## Your goal
Your answer should consist only of the lines below from the one with "staining of infiltrating" through the one with "cells are negative", copied exactly.
========================
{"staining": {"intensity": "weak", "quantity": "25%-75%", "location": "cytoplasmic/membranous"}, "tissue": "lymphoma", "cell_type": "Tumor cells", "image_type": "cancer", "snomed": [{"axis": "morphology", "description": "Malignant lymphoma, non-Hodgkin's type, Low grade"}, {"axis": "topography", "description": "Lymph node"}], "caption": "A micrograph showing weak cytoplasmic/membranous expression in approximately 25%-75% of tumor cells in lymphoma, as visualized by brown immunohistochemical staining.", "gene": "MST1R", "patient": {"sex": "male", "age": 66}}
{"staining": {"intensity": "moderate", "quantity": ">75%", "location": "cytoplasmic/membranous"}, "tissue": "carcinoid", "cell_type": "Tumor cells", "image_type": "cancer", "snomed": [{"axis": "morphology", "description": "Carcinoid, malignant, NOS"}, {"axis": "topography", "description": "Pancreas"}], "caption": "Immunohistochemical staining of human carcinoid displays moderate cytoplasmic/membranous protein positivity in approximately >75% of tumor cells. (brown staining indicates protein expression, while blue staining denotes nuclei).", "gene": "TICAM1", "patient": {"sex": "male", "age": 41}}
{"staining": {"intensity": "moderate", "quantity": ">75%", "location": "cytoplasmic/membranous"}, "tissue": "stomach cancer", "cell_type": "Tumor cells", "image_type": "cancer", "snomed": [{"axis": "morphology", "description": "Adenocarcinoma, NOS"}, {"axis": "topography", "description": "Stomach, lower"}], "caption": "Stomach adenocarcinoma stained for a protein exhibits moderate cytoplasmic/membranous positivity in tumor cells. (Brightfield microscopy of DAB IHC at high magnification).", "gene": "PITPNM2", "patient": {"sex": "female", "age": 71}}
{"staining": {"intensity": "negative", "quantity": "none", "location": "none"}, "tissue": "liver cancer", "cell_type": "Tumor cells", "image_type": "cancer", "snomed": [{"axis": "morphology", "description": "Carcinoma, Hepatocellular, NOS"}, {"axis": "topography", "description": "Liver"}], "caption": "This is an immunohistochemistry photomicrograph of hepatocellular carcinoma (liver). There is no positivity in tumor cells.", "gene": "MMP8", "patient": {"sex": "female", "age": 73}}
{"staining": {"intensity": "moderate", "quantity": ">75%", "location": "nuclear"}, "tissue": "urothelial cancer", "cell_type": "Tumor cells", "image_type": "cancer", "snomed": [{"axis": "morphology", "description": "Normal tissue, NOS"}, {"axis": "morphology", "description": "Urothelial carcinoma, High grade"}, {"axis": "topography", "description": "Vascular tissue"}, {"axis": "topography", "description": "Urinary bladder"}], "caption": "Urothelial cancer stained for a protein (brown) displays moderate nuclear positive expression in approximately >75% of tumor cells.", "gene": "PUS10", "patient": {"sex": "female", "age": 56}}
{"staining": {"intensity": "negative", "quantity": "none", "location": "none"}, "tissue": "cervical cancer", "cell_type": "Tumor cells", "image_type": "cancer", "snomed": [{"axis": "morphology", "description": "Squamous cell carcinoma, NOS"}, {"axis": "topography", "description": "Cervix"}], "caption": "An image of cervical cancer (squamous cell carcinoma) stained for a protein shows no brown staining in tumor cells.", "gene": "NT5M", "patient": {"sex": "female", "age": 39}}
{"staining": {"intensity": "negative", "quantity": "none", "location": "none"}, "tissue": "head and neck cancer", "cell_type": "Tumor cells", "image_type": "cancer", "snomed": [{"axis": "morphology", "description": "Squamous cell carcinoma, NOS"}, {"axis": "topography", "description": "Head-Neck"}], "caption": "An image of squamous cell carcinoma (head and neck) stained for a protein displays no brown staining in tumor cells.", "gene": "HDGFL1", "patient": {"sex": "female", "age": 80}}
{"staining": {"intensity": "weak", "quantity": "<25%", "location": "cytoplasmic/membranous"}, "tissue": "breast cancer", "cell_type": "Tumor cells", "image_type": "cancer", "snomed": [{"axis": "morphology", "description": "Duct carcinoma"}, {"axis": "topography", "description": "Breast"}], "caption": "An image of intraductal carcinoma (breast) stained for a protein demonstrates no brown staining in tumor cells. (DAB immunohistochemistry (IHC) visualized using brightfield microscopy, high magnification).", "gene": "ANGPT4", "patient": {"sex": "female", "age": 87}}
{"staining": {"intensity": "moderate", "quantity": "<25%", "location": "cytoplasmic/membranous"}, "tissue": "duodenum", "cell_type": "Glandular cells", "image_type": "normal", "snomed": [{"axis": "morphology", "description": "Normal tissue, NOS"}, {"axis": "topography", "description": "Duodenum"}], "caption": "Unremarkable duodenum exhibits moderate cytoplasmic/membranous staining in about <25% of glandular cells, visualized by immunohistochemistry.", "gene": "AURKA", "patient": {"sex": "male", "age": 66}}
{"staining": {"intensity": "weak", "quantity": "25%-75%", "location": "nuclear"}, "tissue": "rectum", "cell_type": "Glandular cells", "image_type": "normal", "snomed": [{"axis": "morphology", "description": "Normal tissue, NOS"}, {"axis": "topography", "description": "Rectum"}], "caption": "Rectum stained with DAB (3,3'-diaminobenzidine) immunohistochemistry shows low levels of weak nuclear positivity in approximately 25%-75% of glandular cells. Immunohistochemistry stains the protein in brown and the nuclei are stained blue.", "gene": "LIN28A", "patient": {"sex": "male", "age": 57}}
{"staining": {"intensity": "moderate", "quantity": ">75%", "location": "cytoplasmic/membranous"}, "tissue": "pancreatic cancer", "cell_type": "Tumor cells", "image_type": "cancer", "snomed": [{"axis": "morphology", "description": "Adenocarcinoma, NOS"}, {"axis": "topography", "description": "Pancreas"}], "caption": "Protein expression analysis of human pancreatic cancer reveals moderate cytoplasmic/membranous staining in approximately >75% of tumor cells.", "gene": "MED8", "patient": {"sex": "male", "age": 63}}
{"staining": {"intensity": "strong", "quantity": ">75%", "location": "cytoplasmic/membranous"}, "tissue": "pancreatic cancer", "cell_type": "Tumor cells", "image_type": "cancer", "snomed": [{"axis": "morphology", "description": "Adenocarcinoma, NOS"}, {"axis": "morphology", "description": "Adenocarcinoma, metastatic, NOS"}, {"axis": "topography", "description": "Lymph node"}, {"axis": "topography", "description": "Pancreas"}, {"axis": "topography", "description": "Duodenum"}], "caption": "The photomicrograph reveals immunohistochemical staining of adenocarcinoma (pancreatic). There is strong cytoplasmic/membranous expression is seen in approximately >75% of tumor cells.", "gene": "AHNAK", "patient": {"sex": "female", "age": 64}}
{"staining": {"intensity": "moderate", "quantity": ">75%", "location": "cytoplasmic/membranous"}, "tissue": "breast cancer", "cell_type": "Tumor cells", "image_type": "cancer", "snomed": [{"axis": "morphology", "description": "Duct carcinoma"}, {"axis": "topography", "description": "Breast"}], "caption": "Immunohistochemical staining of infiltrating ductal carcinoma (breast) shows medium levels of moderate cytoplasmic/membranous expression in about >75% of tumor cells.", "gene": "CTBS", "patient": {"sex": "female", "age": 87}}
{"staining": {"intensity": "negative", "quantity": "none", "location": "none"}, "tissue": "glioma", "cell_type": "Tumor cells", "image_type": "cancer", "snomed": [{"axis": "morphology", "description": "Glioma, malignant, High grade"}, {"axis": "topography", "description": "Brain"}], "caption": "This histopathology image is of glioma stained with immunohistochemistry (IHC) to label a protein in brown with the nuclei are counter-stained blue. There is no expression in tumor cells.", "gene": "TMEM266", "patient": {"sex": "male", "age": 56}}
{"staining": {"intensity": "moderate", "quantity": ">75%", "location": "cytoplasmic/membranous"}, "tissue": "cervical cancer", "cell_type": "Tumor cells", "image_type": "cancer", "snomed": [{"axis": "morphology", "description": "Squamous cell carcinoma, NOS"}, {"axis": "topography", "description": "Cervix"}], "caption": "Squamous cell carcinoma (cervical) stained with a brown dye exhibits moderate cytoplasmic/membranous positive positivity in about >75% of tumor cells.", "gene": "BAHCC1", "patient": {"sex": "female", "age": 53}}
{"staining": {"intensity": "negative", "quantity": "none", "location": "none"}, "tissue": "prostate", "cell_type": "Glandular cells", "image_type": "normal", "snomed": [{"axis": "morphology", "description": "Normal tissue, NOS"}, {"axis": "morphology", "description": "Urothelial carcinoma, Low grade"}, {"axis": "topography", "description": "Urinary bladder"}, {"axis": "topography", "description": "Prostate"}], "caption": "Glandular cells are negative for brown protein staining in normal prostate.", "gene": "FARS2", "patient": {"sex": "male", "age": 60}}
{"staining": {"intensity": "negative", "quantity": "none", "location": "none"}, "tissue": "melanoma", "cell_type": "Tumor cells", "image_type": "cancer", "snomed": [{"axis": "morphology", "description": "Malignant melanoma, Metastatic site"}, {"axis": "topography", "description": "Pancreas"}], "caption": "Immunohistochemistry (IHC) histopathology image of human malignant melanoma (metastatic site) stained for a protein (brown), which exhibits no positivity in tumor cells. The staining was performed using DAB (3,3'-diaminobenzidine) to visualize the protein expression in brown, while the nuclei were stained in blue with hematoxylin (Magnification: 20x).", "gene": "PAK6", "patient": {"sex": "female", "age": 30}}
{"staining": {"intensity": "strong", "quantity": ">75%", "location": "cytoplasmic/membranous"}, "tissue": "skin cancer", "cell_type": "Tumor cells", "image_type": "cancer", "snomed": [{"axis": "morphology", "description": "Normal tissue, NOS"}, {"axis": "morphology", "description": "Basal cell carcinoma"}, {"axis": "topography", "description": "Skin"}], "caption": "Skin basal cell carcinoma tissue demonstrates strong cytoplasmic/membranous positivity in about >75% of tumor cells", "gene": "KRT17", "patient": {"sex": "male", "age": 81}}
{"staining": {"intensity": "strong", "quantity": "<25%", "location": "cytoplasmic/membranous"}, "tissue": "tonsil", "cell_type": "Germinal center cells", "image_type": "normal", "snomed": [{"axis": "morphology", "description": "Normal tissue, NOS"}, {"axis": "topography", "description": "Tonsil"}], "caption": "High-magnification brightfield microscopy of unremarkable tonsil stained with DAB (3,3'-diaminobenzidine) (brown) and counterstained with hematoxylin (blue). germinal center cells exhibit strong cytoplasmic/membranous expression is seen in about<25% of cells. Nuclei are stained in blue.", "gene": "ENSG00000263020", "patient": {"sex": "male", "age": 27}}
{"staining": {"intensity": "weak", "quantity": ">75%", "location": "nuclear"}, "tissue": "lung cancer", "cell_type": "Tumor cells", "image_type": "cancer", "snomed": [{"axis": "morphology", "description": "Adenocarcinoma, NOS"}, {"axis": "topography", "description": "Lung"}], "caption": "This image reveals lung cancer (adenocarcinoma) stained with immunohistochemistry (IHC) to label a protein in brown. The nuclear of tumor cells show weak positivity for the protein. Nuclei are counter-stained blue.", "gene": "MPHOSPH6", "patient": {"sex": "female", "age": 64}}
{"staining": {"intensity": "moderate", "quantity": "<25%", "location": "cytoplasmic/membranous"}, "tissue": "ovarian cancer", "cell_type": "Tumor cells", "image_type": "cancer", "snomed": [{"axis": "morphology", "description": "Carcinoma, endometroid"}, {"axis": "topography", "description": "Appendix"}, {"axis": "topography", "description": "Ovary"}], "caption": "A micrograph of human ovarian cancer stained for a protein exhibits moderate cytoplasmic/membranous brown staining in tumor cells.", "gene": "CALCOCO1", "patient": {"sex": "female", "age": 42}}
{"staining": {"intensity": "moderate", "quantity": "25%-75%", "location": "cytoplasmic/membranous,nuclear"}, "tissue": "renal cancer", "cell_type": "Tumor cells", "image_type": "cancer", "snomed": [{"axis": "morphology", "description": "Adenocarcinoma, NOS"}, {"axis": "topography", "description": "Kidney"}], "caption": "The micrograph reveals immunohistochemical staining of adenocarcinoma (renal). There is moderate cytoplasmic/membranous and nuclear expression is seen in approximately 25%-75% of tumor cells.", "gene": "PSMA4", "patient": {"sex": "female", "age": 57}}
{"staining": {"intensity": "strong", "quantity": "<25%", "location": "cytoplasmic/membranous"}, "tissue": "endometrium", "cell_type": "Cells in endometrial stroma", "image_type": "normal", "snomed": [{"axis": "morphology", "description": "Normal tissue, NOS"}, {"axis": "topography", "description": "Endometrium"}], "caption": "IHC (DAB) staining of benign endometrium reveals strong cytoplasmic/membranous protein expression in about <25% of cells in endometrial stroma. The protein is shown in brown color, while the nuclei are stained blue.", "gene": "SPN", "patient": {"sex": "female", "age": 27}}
========================
## Solution to the problem
{"staining": {"intensity": "moderate", "quantity": ">75%", "location": "cytoplasmic/membranous"}, "tissue": "breast cancer", "cell_type": "Tumor cells", "image_type": "cancer", "snomed": [{"axis": "morphology", "description": "Duct carcinoma"}, {"axis": "topography", "description": "Breast"}], "caption": "Immunohistochemical staining of infiltrating ductal carcinoma (breast) shows medium levels of moderate cytoplasmic/membranous expression in about >75% of tumor cells.", "gene": "CTBS", "patient": {"sex": "female", "age": 87}}
{"staining": {"intensity": "negative", "quantity": "none", "location": "none"}, "tissue": "glioma", "cell_type": "Tumor cells", "image_type": "cancer", "snomed": [{"axis": "morphology", "description": "Glioma, malignant, High grade"}, {"axis": "topography", "description": "Brain"}], "caption": "This histopathology image is of glioma stained with immunohistochemistry (IHC) to label a protein in brown with the nuclei are counter-stained blue. There is no expression in tumor cells.", "gene": "TMEM266", "patient": {"sex": "male", "age": 56}}
{"staining": {"intensity": "moderate", "quantity": ">75%", "location": "cytoplasmic/membranous"}, "tissue": "cervical cancer", "cell_type": "Tumor cells", "image_type": "cancer", "snomed": [{"axis": "morphology", "description": "Squamous cell carcinoma, NOS"}, {"axis": "topography", "description": "Cervix"}], "caption": "Squamous cell carcinoma (cervical) stained with a brown dye exhibits moderate cytoplasmic/membranous positive positivity in about >75% of tumor cells.", "gene": "BAHCC1", "patient": {"sex": "female", "age": 53}}
{"staining": {"intensity": "negative", "quantity": "none", "location": "none"}, "tissue": "prostate", "cell_type": "Glandular cells", "image_type": "normal", "snomed": [{"axis": "morphology", "description": "Normal tissue, NOS"}, {"axis": "morphology", "description": "Urothelial carcinoma, Low grade"}, {"axis": "topography", "description": "Urinary bladder"}, {"axis": "topography", "description": "Prostate"}], "caption": "Glandular cells are negative for brown protein staining in normal prostate.", "gene": "FARS2", "patient": {"sex": "male", "age": 60}}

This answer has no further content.